Je m’éloigne alors. Tu restes immobile, toujours à genoux, penché vers l’avant, avili. Tu m’entends fouiller dans un sac, puis mes pas se rapprochent à nouveau. Je me déplace en cercle autour de toi, telle une lionne autour de sa proie. Les minutes s’égrainent lentement au rythme de mes pas. Que vais-je faire de toi ? Tu es sous mon emprise. Crainte et désir fusionnent en ta poitrine. Tu aimes devenir ainsi vulnérable. Je me retrouve à nouveau derrière toi. Installé comme tu l’es, tu m’offres ton joli petit cul. Un bruissement vibratoire parvient à tes oreilles. Tu as compris ce qui t’attends, tu en as tellement envie. Le soudain contact de l’objet vibrant, froid et abondamment lubrifié te fait légèrement sursauter. L’objet tournoie et fait pression sur ton anus, te procurant plaisir et volupté. Ton sphincter est soumis à de petites contactions involontaires, tout ton désir et ton plaisir se concentre maintenant sur cette petite zone de ton corps. Plus le jouet tournoie, plus il glisse et progresse en toi. Les vibrations te rendent fou, tu sens ton muscle céder peu à peu, tu veux être rempli, comblé. Le godemiché reste pourtant à l’entrée, stimulant ton rectum dans lequel un vide naît et grandit peu à peu. Tu gémis bruyamment. A te voir ainsi, mon vagin est pris de petits spasmes de plaisir.
Il est de plus en plus noyé de cyprine.

Le jouet franchit alors la barrière musculaire, s’immisçant alors tout au fond de toi, alors que tu pousses un « Ahhhhhhh ! » de plaisir. L’objet entame tendrement des aller-retour en toi, te comble et te vide, butte doucement sur ta prostate soumise à ces excitantes vibrations. Tu te sens possédé, conquis par ce godemiché qui te mènera inexorablement à la jouissance. Ton sexe est toujours ferme, au bord de l’explosion, sans même qu’il soit touché. Un filet translucide et visqueux pend à son extrémité. Tu t’abandonnes aux sensations qui te submergent : « Ahhhh ! Ahhhh ! Ahhhh ! ».
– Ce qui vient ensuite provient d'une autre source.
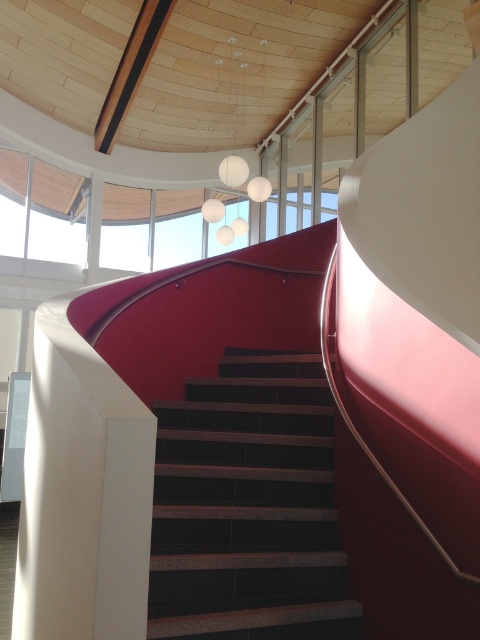
How much distance is there between dark brown textured stairs at center and clear glass window at upper left?

dark brown textured stairs at center is 6.82 meters from clear glass window at upper left.

You are a GUI agent. You are given a task and a screenshot of the screen. Output one action in this format:
    pyautogui.click(x=<x>, y=<y>)
    Task: Click on the dark brown textured stairs at center
    
    Given the screenshot: What is the action you would take?
    pyautogui.click(x=249, y=508)

Which is behind, point (283, 552) or point (63, 196)?

The point (63, 196) is behind.

Identify the location of dark brown textured stairs at center. (249, 508).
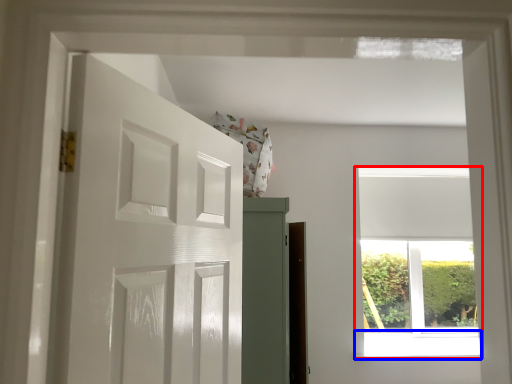
Question: Which object is closer to the camera taking this photo, window (highlighted by a red box) or window sill (highlighted by a blue box)?

Choices:
 (A) window
 (B) window sill

Answer: (B)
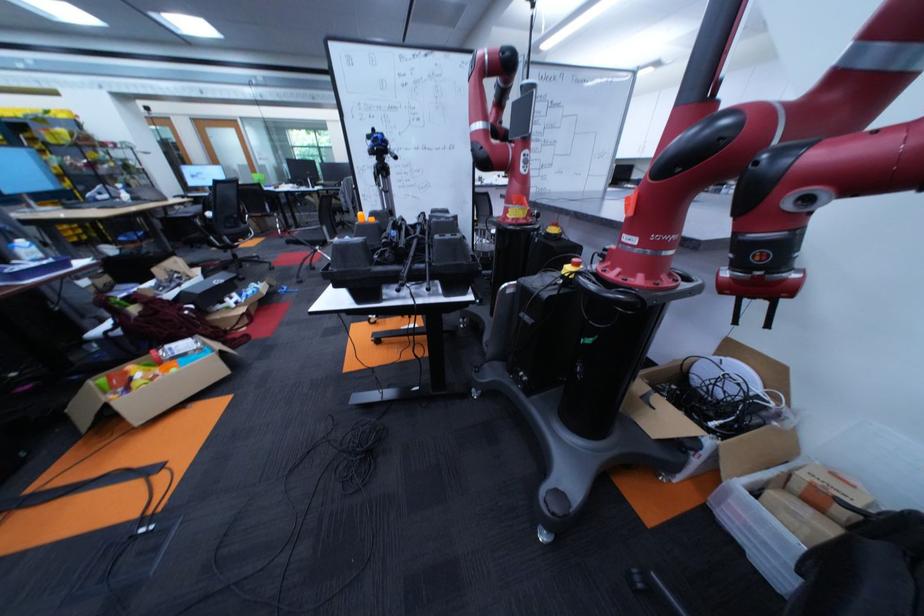
Image resolution: width=924 pixels, height=616 pixels. What do you see at coordinates (807, 203) in the screenshot?
I see `the robot base handle` at bounding box center [807, 203].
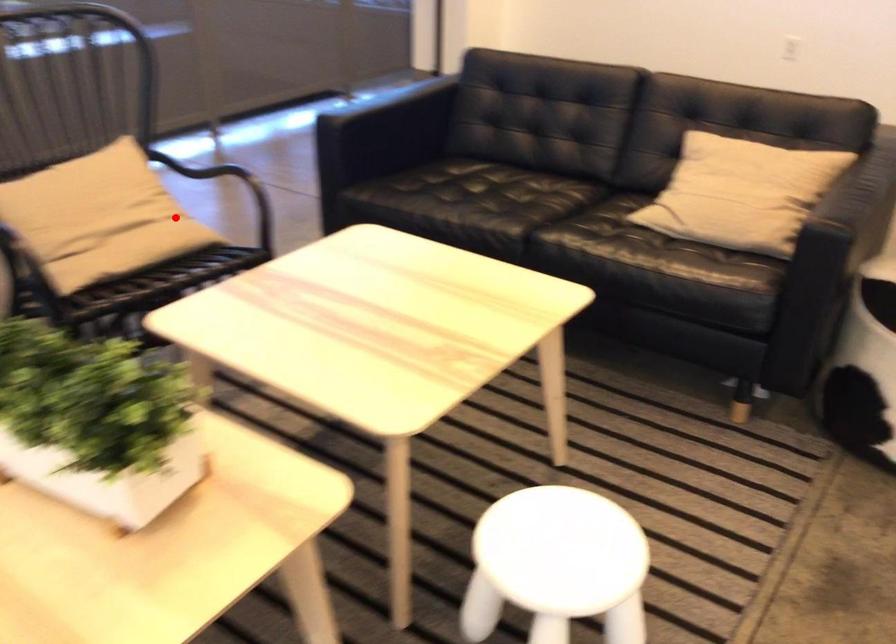
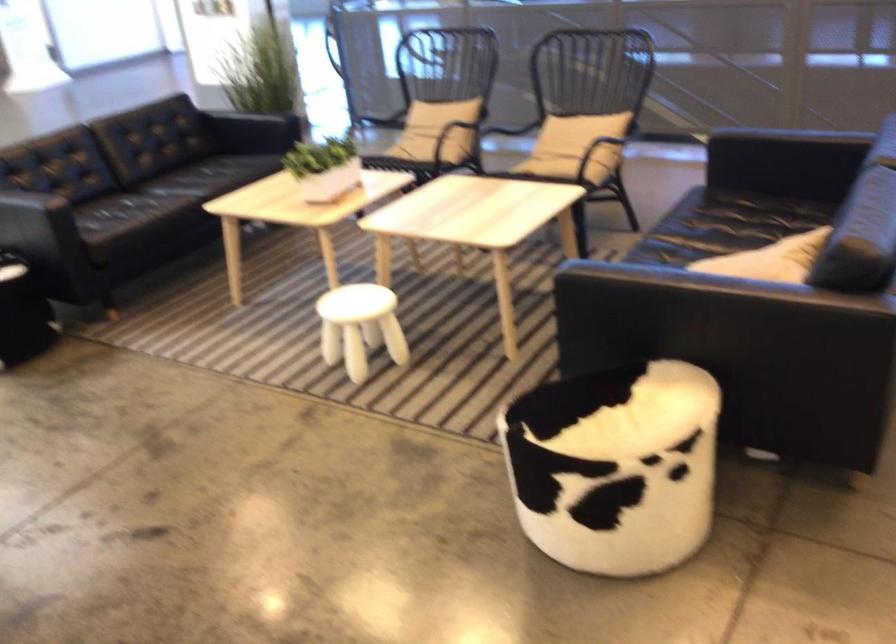
The point at the highlighted location is marked in the first image. Where is the corresponding point in the second image?

(574, 147)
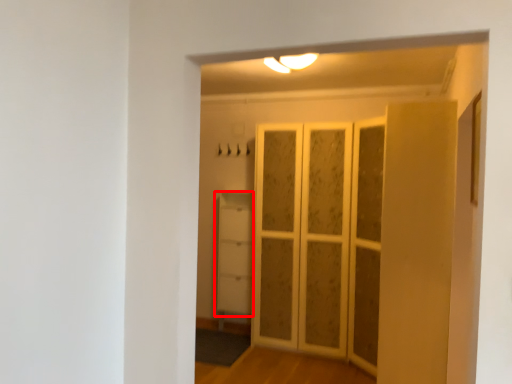
Question: In this image, where is cupboard (annotated by the red box) located relative to screen door?

Choices:
 (A) right
 (B) left

Answer: (B)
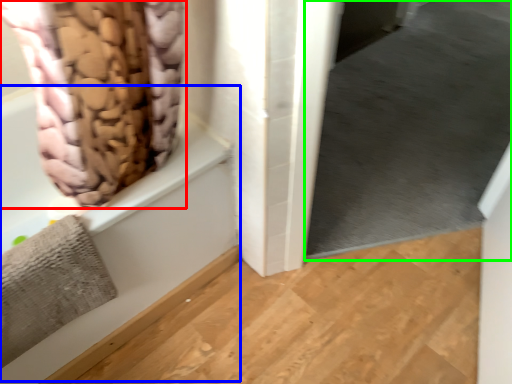
Question: Which is nearer to the curtain (highlighted by a red box)? bath (highlighted by a blue box) or window screen (highlighted by a green box).

Choices:
 (A) bath
 (B) window screen

Answer: (A)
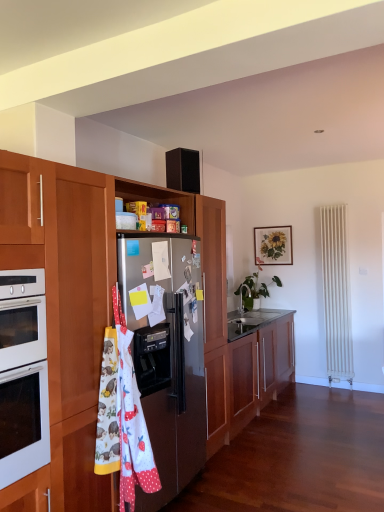
Question: Would you say satin metallic refrigerator at center-left is inside or outside wooden cabinet at center, the first cabinetry viewed from the top?

Choices:
 (A) outside
 (B) inside

Answer: (B)

Question: In the image, is satin metallic refrigerator at center-left positioned in front of or behind wooden cabinet at center, the first cabinetry viewed from the top?

Choices:
 (A) front
 (B) behind

Answer: (B)

Question: Which is nearer to the wooden picture frame at upper center?

Choices:
 (A) white fabric apron at center-left
 (B) wooden cabinet at center, the first cabinetry viewed from the top
 (C) wooden cabinet at center, which is the first cabinetry from bottom to top
 (D) green glossy plant at center
 (E) satin metallic refrigerator at center-left

Answer: (D)

Question: Estimate the real-world distances between objects in this image. Which object is farther from the wooden picture frame at upper center?

Choices:
 (A) white fabric apron at center-left
 (B) satin metallic refrigerator at center-left
 (C) wooden cabinet at center, which is the first cabinetry from bottom to top
 (D) wooden cabinet at center, marked as the 2th cabinetry in a bottom-to-top arrangement
 (E) green glossy plant at center

Answer: (A)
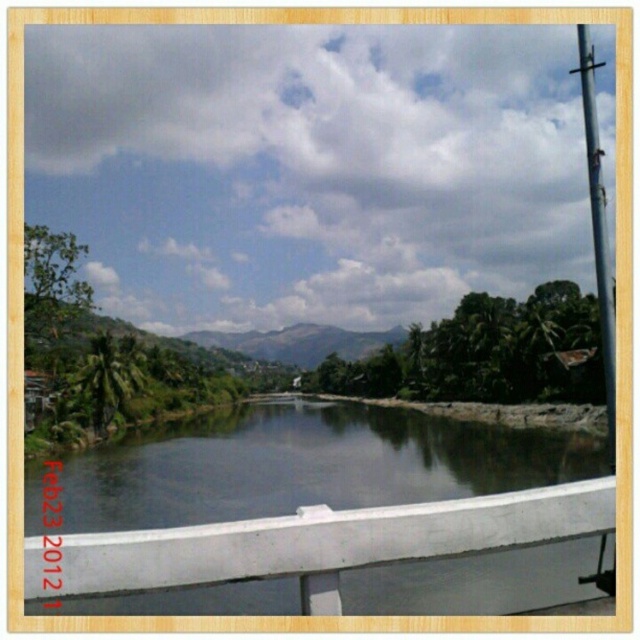
You are a photographer planning to capture a shot of the clear water at center and the metallic pole at right. Based on their positions, which object would appear closer to the left side of your photo?

The clear water at center is positioned to the left of the metallic pole at right, so it would appear closer to the left side of the photo.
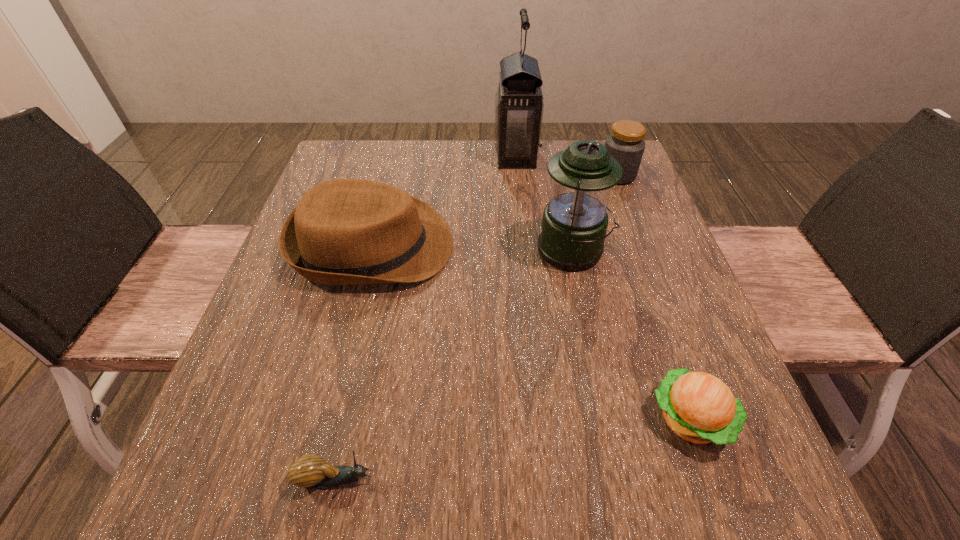
At what (x,y) coordinates should I click in order to perform the action: click on the farther lantern. Please return your answer as a coordinate pair (x, y). This screenshot has height=540, width=960. Looking at the image, I should click on (519, 105).

What are the coordinates of `the taller lantern` in the screenshot? It's located at (519, 105).

The height and width of the screenshot is (540, 960). In order to click on the second tallest object in this screenshot , I will do `click(574, 223)`.

You are a GUI agent. You are given a task and a screenshot of the screen. Output one action in this format:
    pyautogui.click(x=<x>, y=<y>)
    Task: Click on the shorter lantern
    
    Given the screenshot: What is the action you would take?
    pyautogui.click(x=574, y=223)

You are a GUI agent. You are given a task and a screenshot of the screen. Output one action in this format:
    pyautogui.click(x=<x>, y=<y>)
    Task: Click on the jar
    The image size is (960, 540).
    Given the screenshot: What is the action you would take?
    pyautogui.click(x=625, y=144)

Image resolution: width=960 pixels, height=540 pixels. Find the location of `fedora`. fedora is located at coordinates (346, 231).

Image resolution: width=960 pixels, height=540 pixels. I want to click on the second nearest object, so (700, 408).

Locate an element on the screen. This screenshot has width=960, height=540. the fifth tallest object is located at coordinates 700,408.

Identify the location of escargot. (311, 471).

Image resolution: width=960 pixels, height=540 pixels. What are the coordinates of `the nearest object` in the screenshot? It's located at (311, 471).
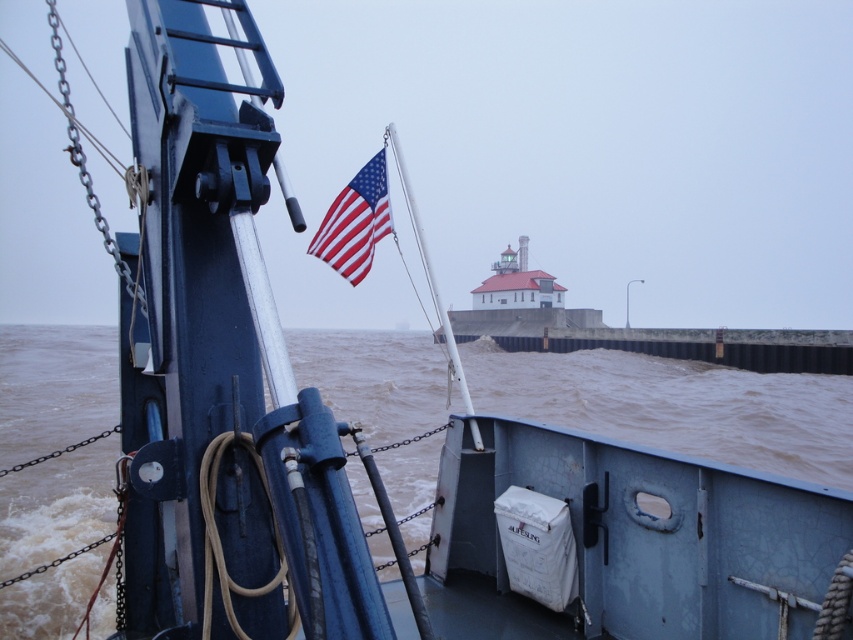
Question: Is brown muddy water at lower center closer to the viewer compared to red/white striped fabric flag at center?

Choices:
 (A) yes
 (B) no

Answer: (B)

Question: Does brown muddy water at lower center appear under red/white striped fabric flag at center?

Choices:
 (A) no
 (B) yes

Answer: (B)

Question: Which object appears closest to the camera in this image?

Choices:
 (A) red/white striped fabric flag at center
 (B) brown muddy water at lower center

Answer: (A)

Question: Does brown muddy water at lower center appear under red/white striped fabric flag at center?

Choices:
 (A) no
 (B) yes

Answer: (B)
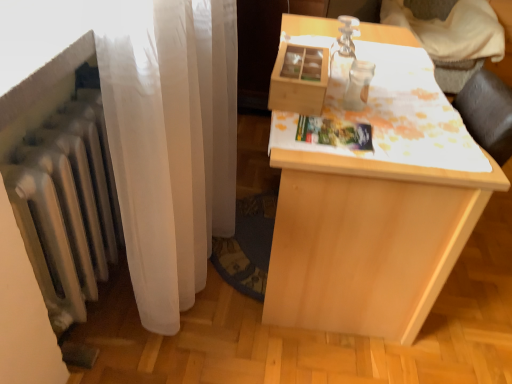
Question: Can you confirm if wooden table at upper right is smaller than light wood table at center?

Choices:
 (A) no
 (B) yes

Answer: (B)

Question: Does wooden table at upper right appear on the left side of light wood table at center?

Choices:
 (A) no
 (B) yes

Answer: (A)

Question: Does wooden table at upper right appear on the right side of light wood table at center?

Choices:
 (A) no
 (B) yes

Answer: (B)

Question: Does wooden table at upper right have a greater width compared to light wood table at center?

Choices:
 (A) yes
 (B) no

Answer: (A)

Question: Is wooden table at upper right shorter than light wood table at center?

Choices:
 (A) no
 (B) yes

Answer: (A)

Question: Is light wood table at center inside wooden table at upper right?

Choices:
 (A) yes
 (B) no

Answer: (B)

Question: Does light wood table at center have a lesser height compared to wooden table at upper right?

Choices:
 (A) yes
 (B) no

Answer: (A)

Question: Is light wood table at center turned away from wooden table at upper right?

Choices:
 (A) yes
 (B) no

Answer: (B)

Question: Is light wood table at center facing towards wooden table at upper right?

Choices:
 (A) no
 (B) yes

Answer: (A)

Question: From a real-world perspective, is light wood table at center over wooden table at upper right?

Choices:
 (A) no
 (B) yes

Answer: (A)

Question: Is light wood table at center surrounding wooden table at upper right?

Choices:
 (A) no
 (B) yes

Answer: (A)

Question: Are light wood table at center and wooden table at upper right beside each other?

Choices:
 (A) no
 (B) yes

Answer: (A)

Question: Is light wood table at center located within white sheer curtain at left?

Choices:
 (A) yes
 (B) no

Answer: (B)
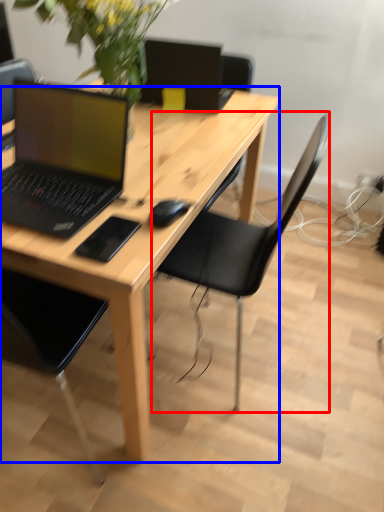
Question: Which point is closer to the camera, chair (highlighted by a red box) or desk (highlighted by a blue box)?

Choices:
 (A) chair
 (B) desk

Answer: (B)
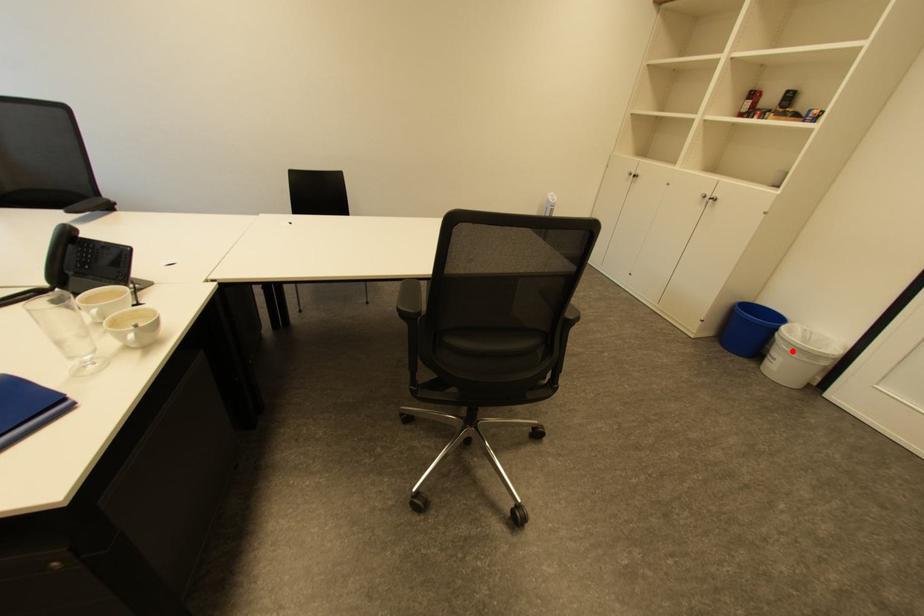
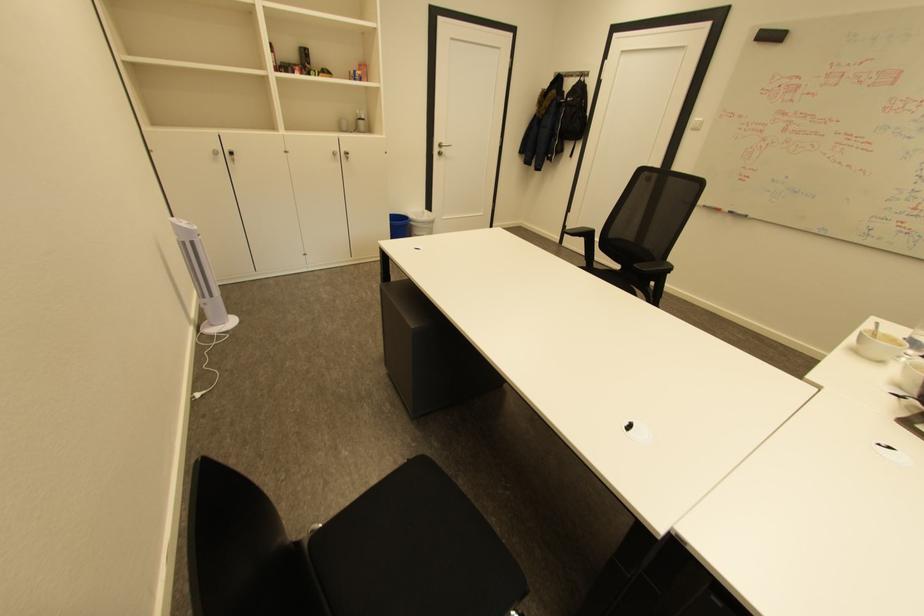
Question: A red point is marked in image1. In image2, is the corresponding 3D point closer to the camera or farther? Reply with the corresponding letter.

Choices:
 (A) The corresponding 3D point is closer.
 (B) The corresponding 3D point is farther.

Answer: (A)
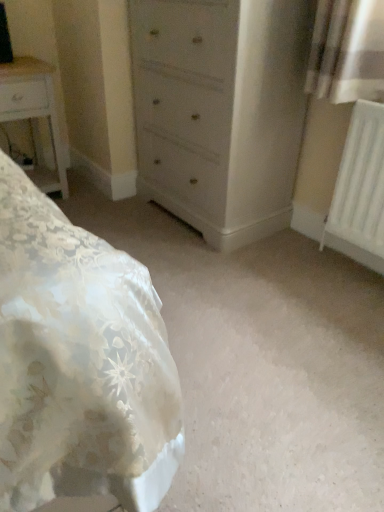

J’enfonce le jouet profondément en toi avant de te redresser. J’ordonne : « Contracte-toi autour du gode. » Tu t’exécutes, docile. La contraction amplifie ton plaisir. Je commande à nouveau : « Maintenant, relâche-toi. » Tu obéis. Je te demande de continuer à contracter puis relâcher. Ma langue s’étale alors sur ton gland, lèche le liquide argenté qui s’en écoule. Tu gémis. Mes lèvres enserrent alors ton sexe qui plonge au fond de ma gorge. « Ahhh, c’est bon Madame ! » J’entame une fellation que tu n’es pas prêt d’oublier. Tout en subissant ce doux traitement, ton rectum se serre et se détend toujours autour du jouet qui continue à vibrer sur ta prostate. Plus tu progresses dans les contractions et le plaisir, plus il devient difficile de céder la place au relâchement. Ton gland butte au fond de ma gorge, ma langue tournoie sur ton sexe, je me délecte de toi. Tu es envahi par l’extase, tu luttes pour ne pas jouir tout de suite, mais ce combat devient de plus en plus pénible. Je te maintiens au bord du gouffre qu’est l’orgasme. Tu n’as qu’une envie, plonger dans cette petite mort qui veut prendre possession de toi. Tu contractes, tu relâches, ma bouche poursuit ses caresses. « Madame, je n’en peux plus, je voudrais jouir. » Mais je suis sans merci. Ma bouche s’applique toujours à sa tâche, cette fois diminuant un peu le rythme, langoureuse, humide, chaude. Ma main att le godemiché, lui imprime de lents mouvements de va-et-vient. Le point de non- retour se fait sentir, tu supplies : « Madame, je vous en prie… ». Ma bouche quitte ton sexe, ma main s’empare de lui, et je te libère par une masturbation énergique: « Vas-y, jouis pour moi ! » Tu te laisses alors submerger par la jouissance, tu cries un orgasme puissant, giclant partout dans une explosion de plaisir : « Ahhhhhhhhhh !... ». Tu te laisses tomber vers l’avant, toute énergie t’ayant quitté d’un seul coup. Tu es paisible, assouvi. Tu m’as comblée. Merci à toi.